╔══

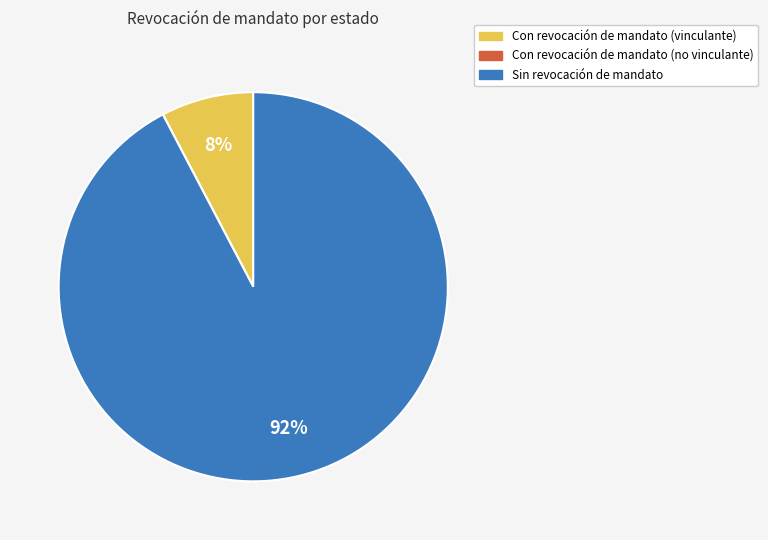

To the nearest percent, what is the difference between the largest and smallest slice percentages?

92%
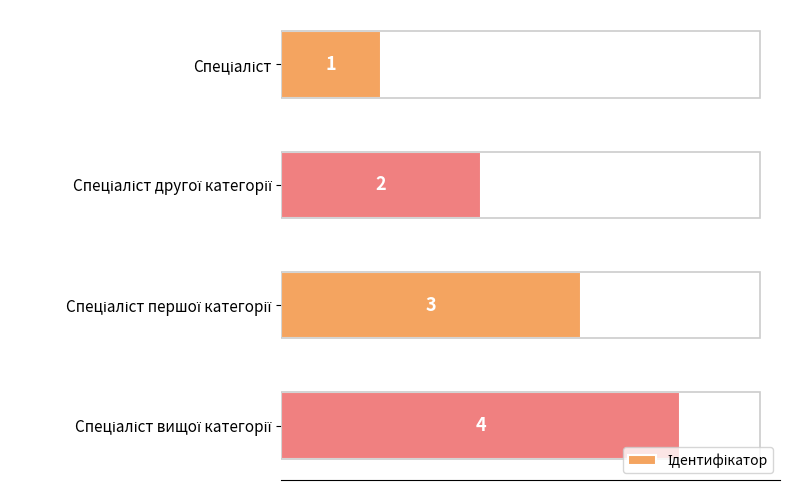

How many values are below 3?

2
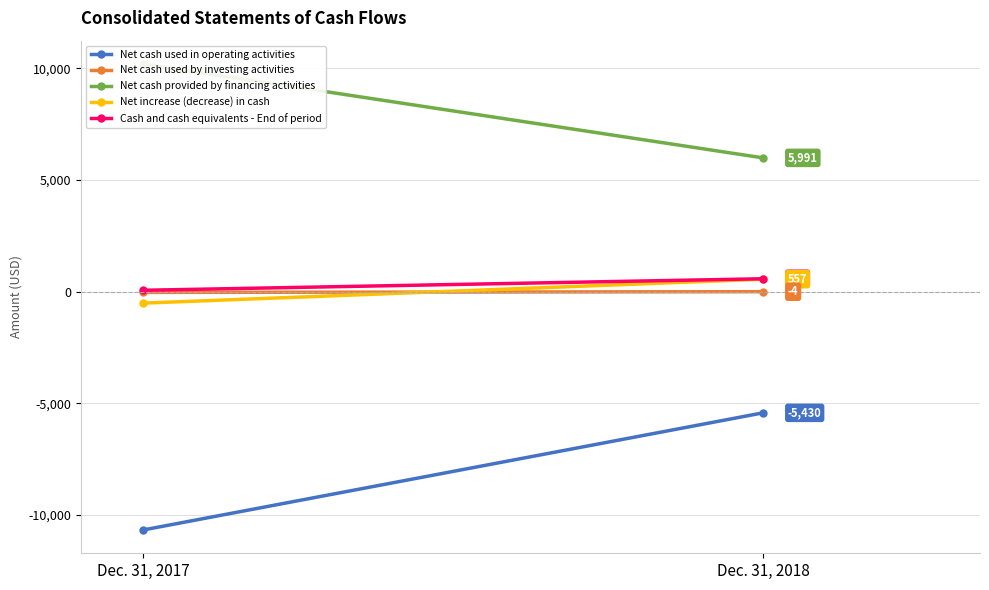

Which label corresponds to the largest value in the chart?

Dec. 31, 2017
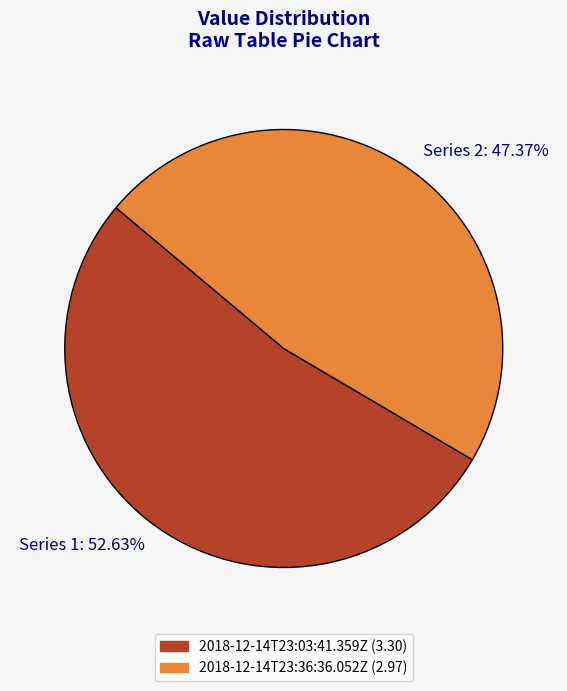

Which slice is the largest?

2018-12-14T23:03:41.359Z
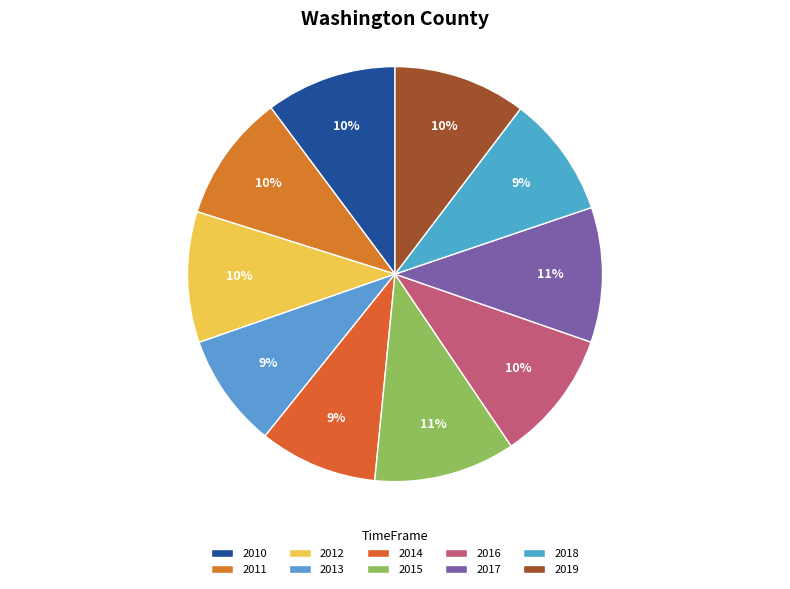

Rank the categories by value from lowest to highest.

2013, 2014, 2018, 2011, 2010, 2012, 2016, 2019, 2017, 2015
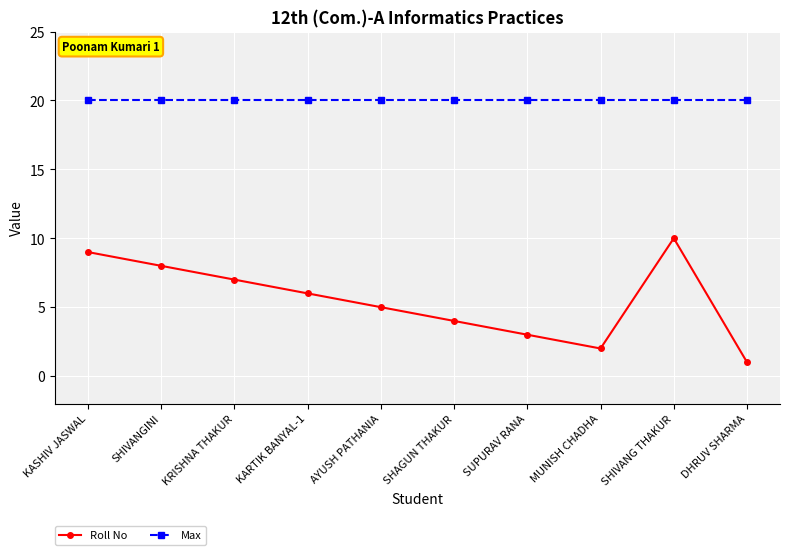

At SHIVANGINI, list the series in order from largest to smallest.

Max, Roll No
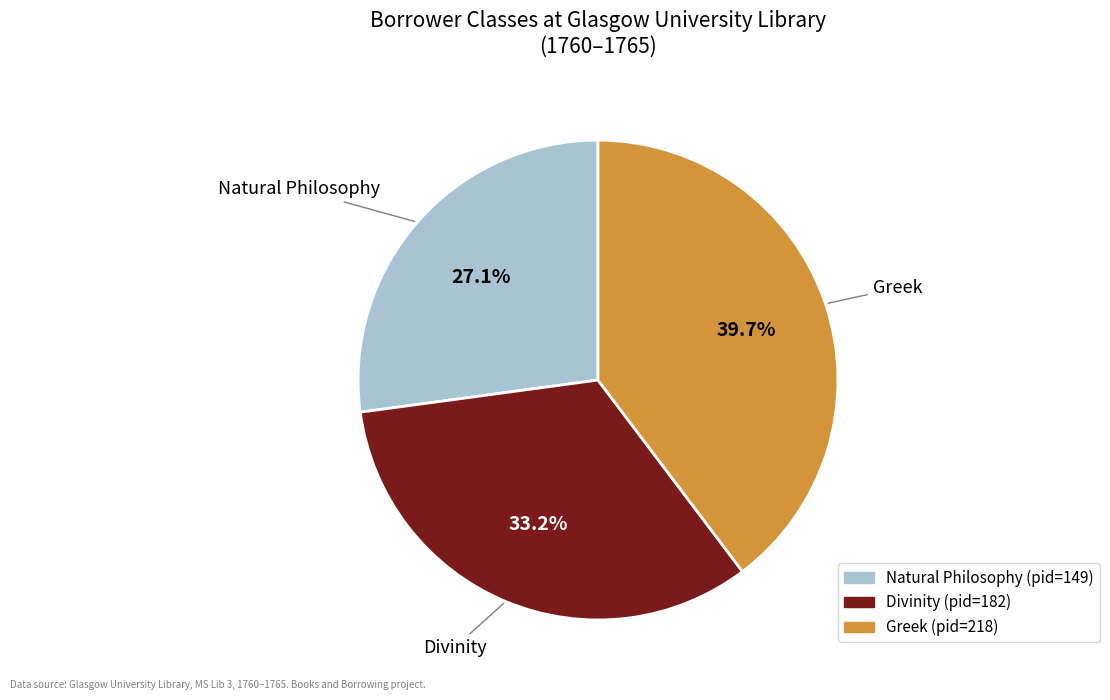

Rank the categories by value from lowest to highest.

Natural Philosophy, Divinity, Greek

╚══

> **DESCRIPTION OF THE TASK**
Please reproduce all of the data above word for word, leaving out the pictures.

> **ANSWER SPACE**
To the nearest percent, what is the difference between the largest and smallest slice percentages?

92%

How many values are below 3?

2

Which label corresponds to the largest value in the chart?

Dec. 31, 2017

Which slice is the largest?

2018-12-14T23:03:41.359Z

Rank the categories by value from lowest to highest.

2013, 2014, 2018, 2011, 2010, 2012, 2016, 2019, 2017, 2015

At SHIVANGINI, list the series in order from largest to smallest.

Max, Roll No

Rank the categories by value from lowest to highest.

Natural Philosophy, Divinity, Greek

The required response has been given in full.